“No, no, no. My children never wanted to leave home,” Louisa answers. “They told me so. Both of them.”
“When did they tell you that?”
“Right before they drove away.”
“So, they were actually inside of their cars when they told you this?
“Winnie was.”
“All packed up?”
“Yes.”
“And, . . . where were you? Were you in the car with her?”
“I was in the driveway.”
Louisa thought back to the day her daughter left to go to college in Florida because she did not get into the school in New York. Winnie and all of her boxes of books and clothes were packed into her little red mazda hatchback, and she was full of smiles. Always full of hope and optimism that one. Louisa didn’t know where that came from. It surely didn’t come from her. She knew the realities of this life; her daughter did not.
Winnie kept ignoring her mother’s pleas for her to stay and maybe take a job at the deputy clerk’s office.
“Okay, okay. So, you were in the driveway–but where exactly?”
Louisa did not answer but was remembering something.
“Louisa? . . . Do you remember the day that Winnie left? . . . You said that she didn’t want to leave. And that she told you she didn’t really want to go, right?”
Louisa’s Memory:
“Mom, please stop crying. We’ve talked about this again and again. I need to go. I’m ready to go. I’ve been ready for a long time. And, I want to go to school. I have plans for my life,” Winnie was always so sure of herself.
“Why must you go so far away? What about me? Have you thought about me at all? And, . . . and . . . your father? She added, thinking that including Winne’s father might help her case. We will never see you.”
“Of course you will, Mom. I’ll be home for Christmas!”
“That’s months away! How can you do this to me right now? You know I need your help here.”
“With what, Mom?

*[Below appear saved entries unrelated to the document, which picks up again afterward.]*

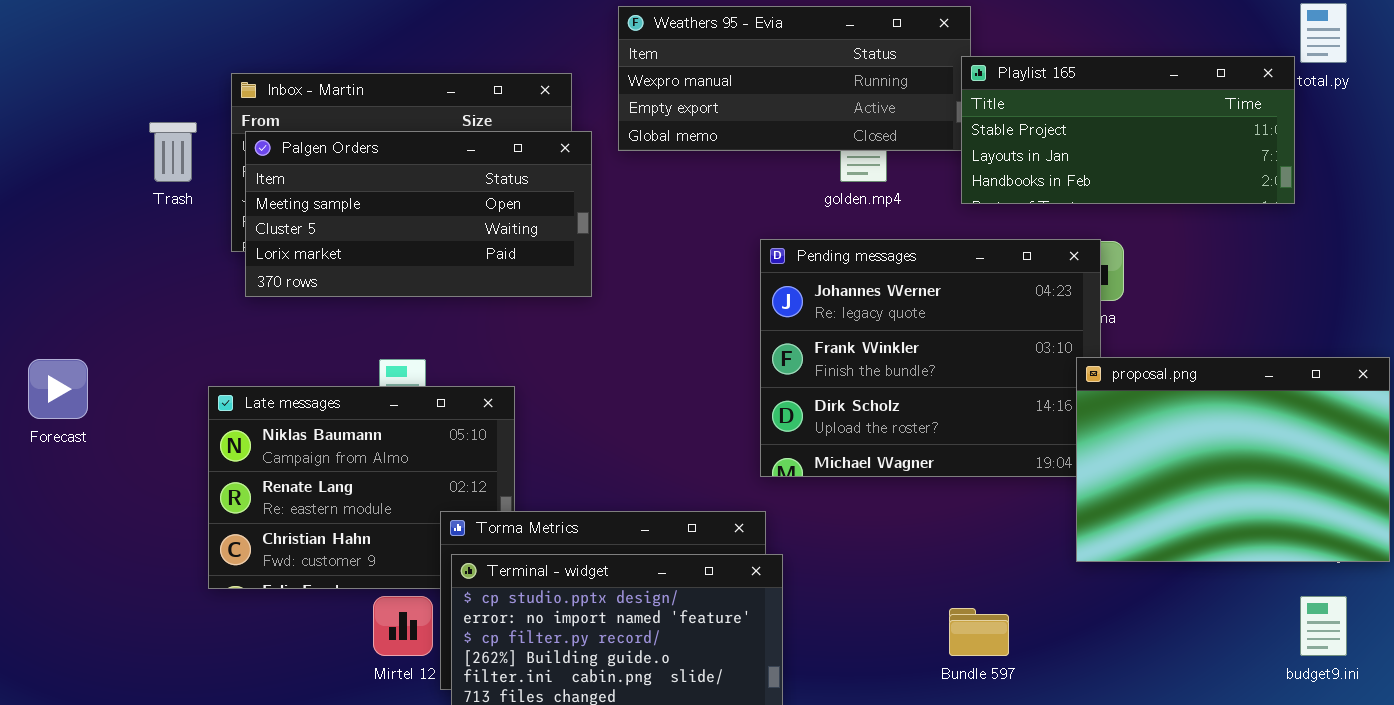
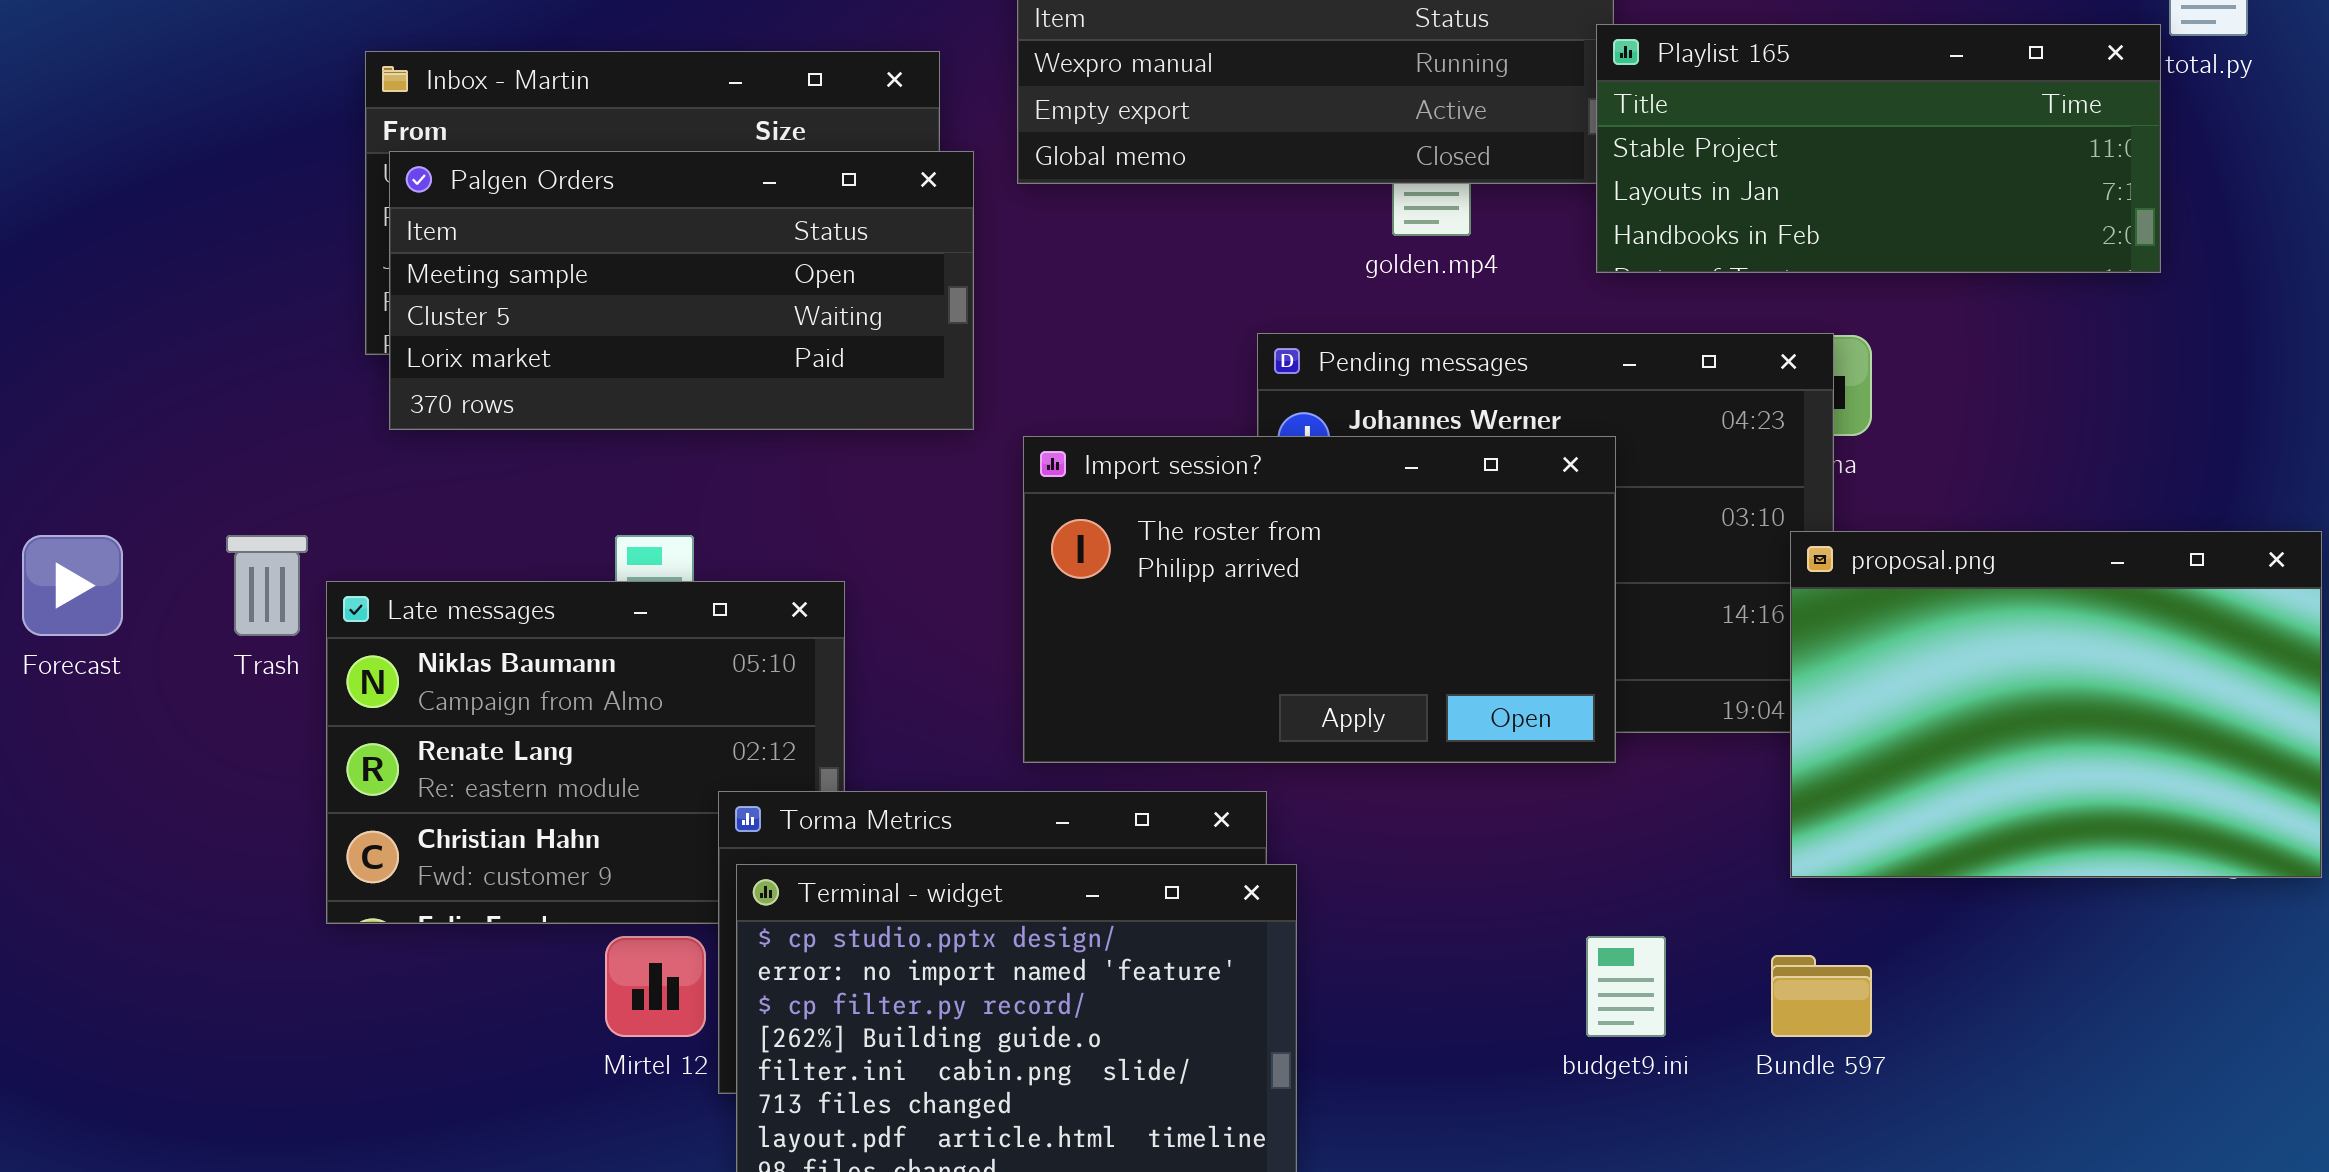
Trash: [149,122,197,182] -> [226,535,308,636], moved
Import session?: none -> [1023,436,1616,763], opened
budget9.ini: [1300,596,1347,656] -> [1586,936,1666,1037], moved
Bundle 597: [949,608,1009,656] -> [1771,955,1872,1037], moved

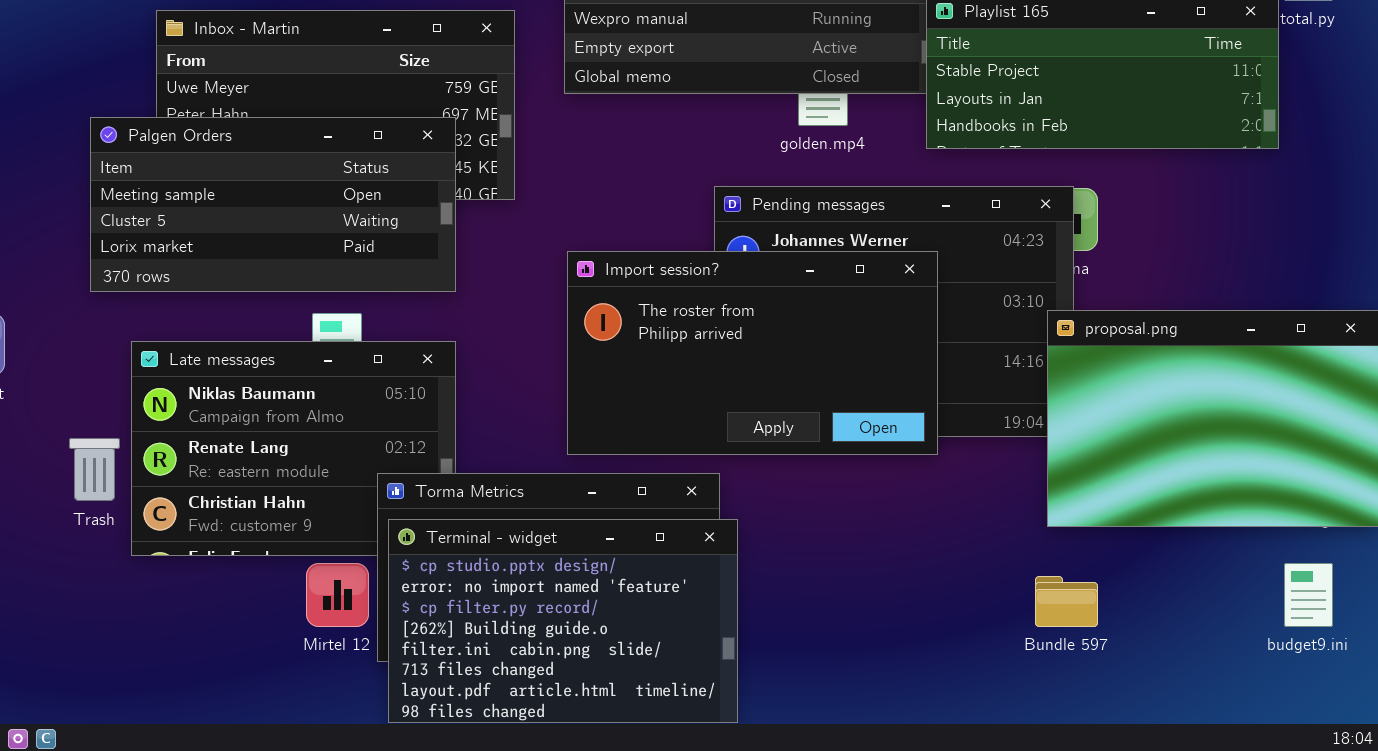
Palgen Orders: [389,151,974,430] -> [90,117,456,292], moved
Trash: [226,535,308,636] -> [69,438,120,501], moved
budget9.ini: [1586,936,1666,1037] -> [1284,563,1333,627], moved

Listening to you talk about how dad is in love with the neighbor? We’ve gone over and over that. Dad isn’t doing anything with her. We’ve proven that.”
“No, we haven’t. You don’t see what I see,” Louisa says angrily.
“No, I don’t. . . . And, I think you need to take a second look,” Winnie puts the car in park because all this time she’s had it in drive and has just been pressing the break pedal down hoping she would soon be able to leave.
Louisa starts crying with her mouth open wide so that her sobs will sound like wails and falls onto the grass next to the driveway.
“Mom, I’m sorry you’re so upset,” Winnie says still sitting in the car because she knows that her mother will start clutching at her if she gets near her. “But, can we talk about me for just a second? I’ve gotta do this for myself right now. I need to learn to take care of myself and figure out who I’m supposed to be in the world. You can understand that.”
“No. I can’t understand that. You can do all of that here.”
“I can’t study ornithology here, Mom.”
“You can work at the clerk’s office like we talked about.”
“No, I can’t, Mom!
“Of course you can!”
“No, I can’t. Do you know what an ornithologist is, Mom? Have you even been listening to me all these months about what I wanna be? Who I wanna be? I don’t wanna wait any longer for my life to begin.”
“You cannot go, Mija. Don’t leave me when I need you the most.”
“Mom, I’m sorry. I’m going,” she says as she turns her head to look behind her and then begins to pull out of the driveway.
Louisa comes out of her memory:
“My children never wanted to leave home; they told me so. Especially Winnie. I remember how sad she was when she had to leave.”